Forum Moderators: phranque

Message Too Old, No Replies

Why does this 404?

... with anything but R=301

         

rocknbil

11:26 pm on Jan 24, 2011 (gmt 0)

WebmasterWorld Senior Member 10+ Year Member




RewriteCond %{QUERY_STRING} ^redir\=.+$
RewriteRule . /cgi-bin/redirect-handler.cgi?r=%{QUERY_STRING} [L]

/cgi-bin/redirect-handler.cgi is present, works fine by direct URL.

If I add R=301, it's fine, but the URL changes, of course. As soon as I remove R=301, I get a 404. Set it to R=200 or any other status I get the status error with internal configuration error. I have no access to httpd.conf, it's a semi-standard Linux box as far as I can tell.

g1smd

12:33 am on Jan 25, 2011 (gmt 0)

WebmasterWorld Senior Member 10+ Year Member Top Contributors Of The Month



What is the test URL that causes the error?

I assume the result of calling
example.com/foo?redir=bar
will be
/cgi-bin/redirect-handler.cgi?r=redir=bar


The two = signs will likely be the problem.

jdMorgan

1:47 am on Jan 25, 2011 (gmt 0)

WebmasterWorld Senior Member 10+ Year Member



It should result in an infinite loop, because the output path matches the rewriterule pattern and the rewritecond... Perhaps you meant:

RewriteCond %{QUERY_STRING} ^redir=(.+)$
RewriteRule . /cgi-bin/redirect-handler.cgi?r=%1 [L]

Here, /<anything>?redir=foo will be rewritten to /cgi-bin/redirect-handler.cgi?r=foo

Note that the <anything> path info (if present in the requested URL-path) is dropped (lost) in this example.

If additional query parameters may be present and must be preserved, then the code get a little complicated. If that's the case, then let us know.

Jim

rocknbil

6:44 pm on Jan 25, 2011 (gmt 0)

WebmasterWorld Senior Member 10+ Year Member



I assume the result of calling example.com/foo?redir=bar will be /cgi-bin/redirect-handler.cgi?r=redir=bar


Correct, but don't see how the two equal signs are the problem (though it is "clunky," see below . . .)

It should result in an infinite loop, because the output path matches the rewriterule pattern and the rewritecond


It didn't, and I don't see how? ^redir and ^r are not the same (?) However as always your solution is much more efficient (though I think I did try that in one permutation) but the result is the same: without

[R=301,L]

I get a not found for /cgi-bin/redirect-handler.cgi. Which is weird, it's obviously there, and functional, I can request it with test URL's like the one g1smd demonstrated.

Data section:
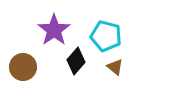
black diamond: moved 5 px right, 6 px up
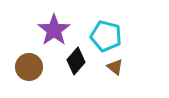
brown circle: moved 6 px right
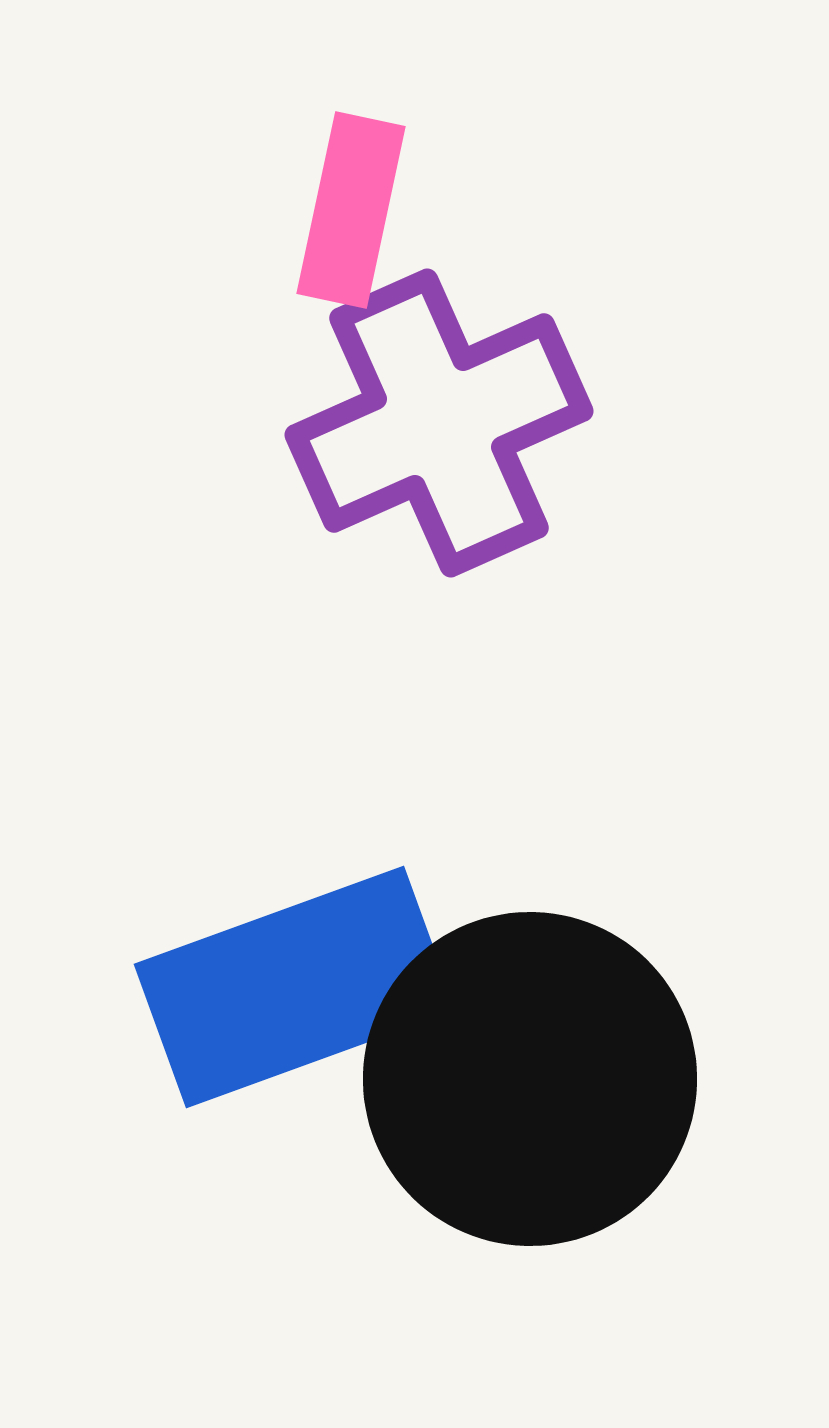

Objectives:
1. Copy the stretch of the rewrite-rule forum thread from "I assume the result of calling example.com/foo?redir=bar" through "below . . .)".
2. Carry on the forum thread about the rewrite rule that returns a 404, starting right after its last sentence.

Answers to the exercises:
1.
I assume the result of calling example.com/foo?redir=bar will be /cgi-bin/redirect-handler.cgi?r=redir=bar


Correct, but don't see how the two equal signs are the problem (though it is "clunky," see below . . .)

2.
If it's helpful, this is redirecting URL's on an acquired site server A to reciprocal URL's on server B. It's been determined that the link juice is irrelevant and to make it easy for the users, with an interim message as to why they've landed here (which is the only reason for the query string, to hook it from regular requests.) Server A 301's server-a/file.html as server-b/file.html?redir=file.html (I could just make this some trivial unique string, but having the file name in query string is handy.) redirect-handler.cgi parses out the query string (which is why the two ='s were of no real consequence.) The goal here, redirect-handler.cgi captures only these requests, gets the requested file with curl, and outputs it with a couple lines of Javascript to lightbox the interim message, leaving the entire site files untouched (which is difficult anyway, they are all in Wordpress.)

I know I'm doing this the hard way and recommended an innocent cloak as described here [webmasterworld.com] but the powers that be are too worried about it. :-/

rocknbil

6:41 pm on Jan 27, 2011 (gmt 0)

WebmasterWorld Senior Member 10+ Year Member



We've implemented this, everyone's OK with it except me. :-) Any idea what might cause the error without a 301? Without a 301 the URL might "almost make sense."

jdMorgan

9:35 pm on Jan 31, 2011 (gmt 0)

WebmasterWorld Senior Member 10+ Year Member



A 301 ends the current HTTP transaction and outputs a URL. That's important, because in doing so, Apache "cleans up" any filepath weirdnesses that may have accumulated due to multiple internal rewrites. These usually take the form of multiple instances of some of the filepath-parts. This is a known bug which was supposed to be fixed with Apache 2, but my testing has shown that the bug remains.

Is there any useful info in your server error log? Anything that shows that the rewritten filepath is wrong or that it contains "repeats" of part of the path info?

If so, you can craft a rule to work around that, or better, find the other rule(s) that are also rewriting this URL before it gets to this particular rule.

Another thing that could be a problem is that your cgi-bin path may be Aliased in the server config, and if so, then the Alias will kick in before the rule can run. So this rule would have to be moved to the cgi-bin path in order to execute.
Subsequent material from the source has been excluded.